The old saying that practice makes perfect is a great teaching methodology. However, any good sporting coaching will quickly correct that by stating that practice doesn't make perfect - rather perfect practice makes perfect.
Whether involved in the pursuit of bushcraft skills or the skills necessary for survival in the harsh Canadian wilderness the principles are the same. Skills are the ability to take your knowledge and abilities and apply them to a task successfully. Therefor knowledge is so very important in the equation.
In my journey through bushcraft I gain knowledge and wisdom from so many different places. Most importantly I gain it through my practice with different materials, in different conditions and with different tools. With each new day I look to challenge myself. I look to learn from my failures.
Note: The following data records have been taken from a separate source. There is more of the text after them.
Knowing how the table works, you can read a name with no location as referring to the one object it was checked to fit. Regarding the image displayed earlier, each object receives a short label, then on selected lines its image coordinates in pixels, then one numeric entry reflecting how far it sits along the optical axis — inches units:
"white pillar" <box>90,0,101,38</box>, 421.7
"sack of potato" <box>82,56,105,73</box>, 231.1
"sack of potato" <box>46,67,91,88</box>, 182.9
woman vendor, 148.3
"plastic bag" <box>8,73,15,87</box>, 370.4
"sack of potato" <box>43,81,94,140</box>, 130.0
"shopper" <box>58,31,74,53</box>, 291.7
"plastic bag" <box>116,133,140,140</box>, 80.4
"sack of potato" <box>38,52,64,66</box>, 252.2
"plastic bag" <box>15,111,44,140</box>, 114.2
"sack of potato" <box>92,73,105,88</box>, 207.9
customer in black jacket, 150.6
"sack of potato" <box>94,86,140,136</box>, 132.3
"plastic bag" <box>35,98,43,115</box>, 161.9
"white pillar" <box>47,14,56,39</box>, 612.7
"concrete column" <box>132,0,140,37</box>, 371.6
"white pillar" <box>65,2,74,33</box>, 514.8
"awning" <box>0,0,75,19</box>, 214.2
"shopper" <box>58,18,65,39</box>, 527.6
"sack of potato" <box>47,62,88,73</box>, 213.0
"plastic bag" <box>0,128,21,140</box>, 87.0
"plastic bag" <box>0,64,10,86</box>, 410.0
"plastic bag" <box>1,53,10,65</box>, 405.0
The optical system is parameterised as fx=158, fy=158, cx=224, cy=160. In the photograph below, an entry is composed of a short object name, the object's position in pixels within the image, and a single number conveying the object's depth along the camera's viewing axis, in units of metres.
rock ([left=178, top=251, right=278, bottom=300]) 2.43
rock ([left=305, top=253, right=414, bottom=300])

It is from the failures that we will gain knowledge and experience so very crucial to our very survival.
Whether experiencing different shelter designs, using different bow drill materials, attempting to use primitive trapping methods or simply by using different tools, stepping outside of that comfort zone will undoubtedly open your eyes to the world around you.
This winter has been a wonderfully long one which has provided hundreds of hours of dirt time to teach, to learn, to practice and most importantly it has provided me with a deeper connection to the materials which surround me.
As winter turns quickly to spring take the time to explore and to practice your skills. That practice will give you knowledge you don't currently have.
It's the journey not the destination that matters.